— Ну, Джованнино, видел, что за город Палермо?
— Да, ваша милость.
— Приготовься познакомиться с ним как следует.
Я начал разъезжать. Я, который до сих пор знал только двуколку, стал привыкать к междугородным автобусам, поездам, взятым напрокат машинам. Время от времени я ездил в Трапани, Рьези, Виллальбу, Муссомели, Фавару. Но чаще всего в Палермо.
Сначала дело всегда шло о разных поручениях. Разумеется, поручениях доверительных. Приблизительно раз в месяц я ездил, например, в областное управление. Во времена, когда областное правительство возглавлял Лa Лоджа, асессором по здравоохранению был Милаццо. Я разговаривал с его секретарем, всегда одним и тем же. Дело шло о новой больнице в Корлеоне, строить которую закончили еще в 1952 году. Но, насколько я мог понять, Доктор не хотел, чтобы она была открыта.

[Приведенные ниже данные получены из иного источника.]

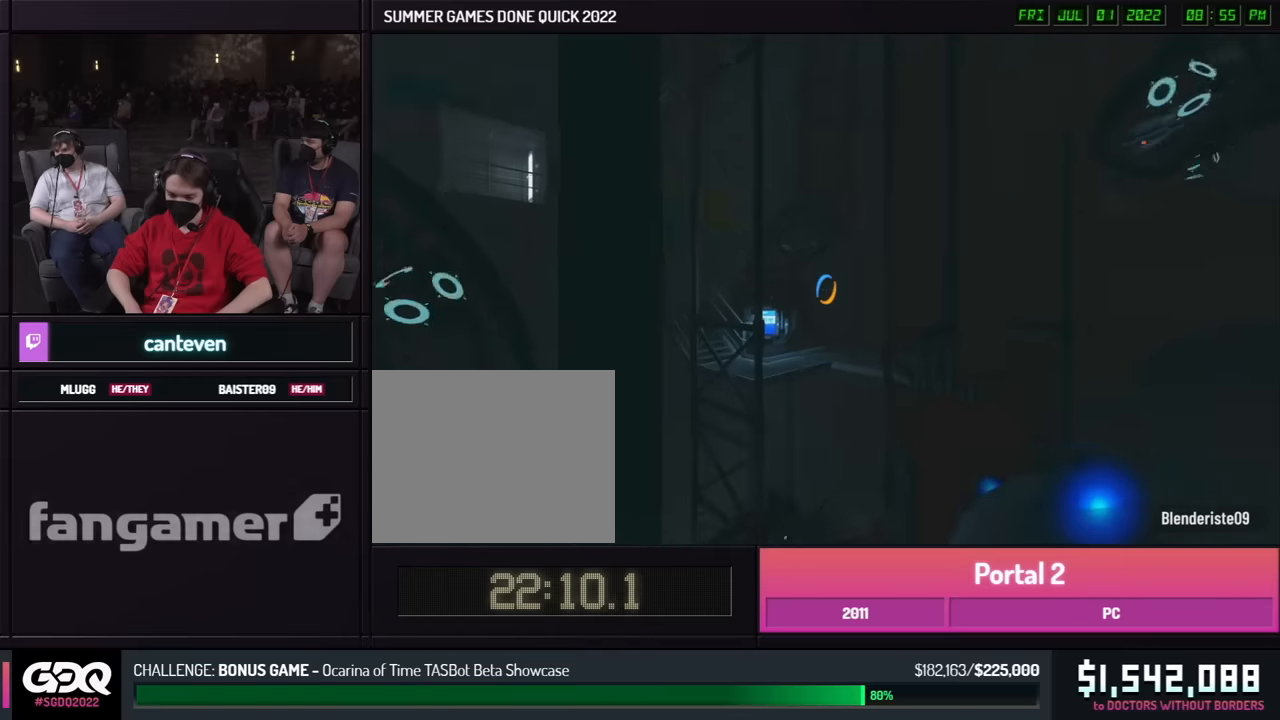
{"buttons": [], "left_stick": "right", "right_stick": "left", "events": [[483, "left_stick", "right"], [483, "right_stick", "left"]]}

Иногда выпадала несколько необычная работа. Это не были дела Доктора: Палермо не входил в его зону. Речь шла о друзьях, просивших помочь, когда им нужен был человек, которого бы никто там не знал. Происходило это всегда одинаково. Я ожидал в условленном месте, чаще всего на вокзале. Человек, приходивший за мной, объяснял, куда идти. Как правило, работал я в одиночку. Речь шла о том, чтобы поговорить с каким-нибудь начальником на стройке, или с государственным чиновником, или с коммерсантом — людьми, которые увиливали от выполнения своих обязательств. Мне удавалось убедить их почти мгновенно. Лишь однажды пришлось проломить кому-то голову. Этот тип пытался меня уверить, что не боится таких, как я, и даже пустил в ход руки. Тогда я хватил его рукояткой пистолета по лбу и он замертво повалился на землю. Но не знаю, действительно он умер или нет.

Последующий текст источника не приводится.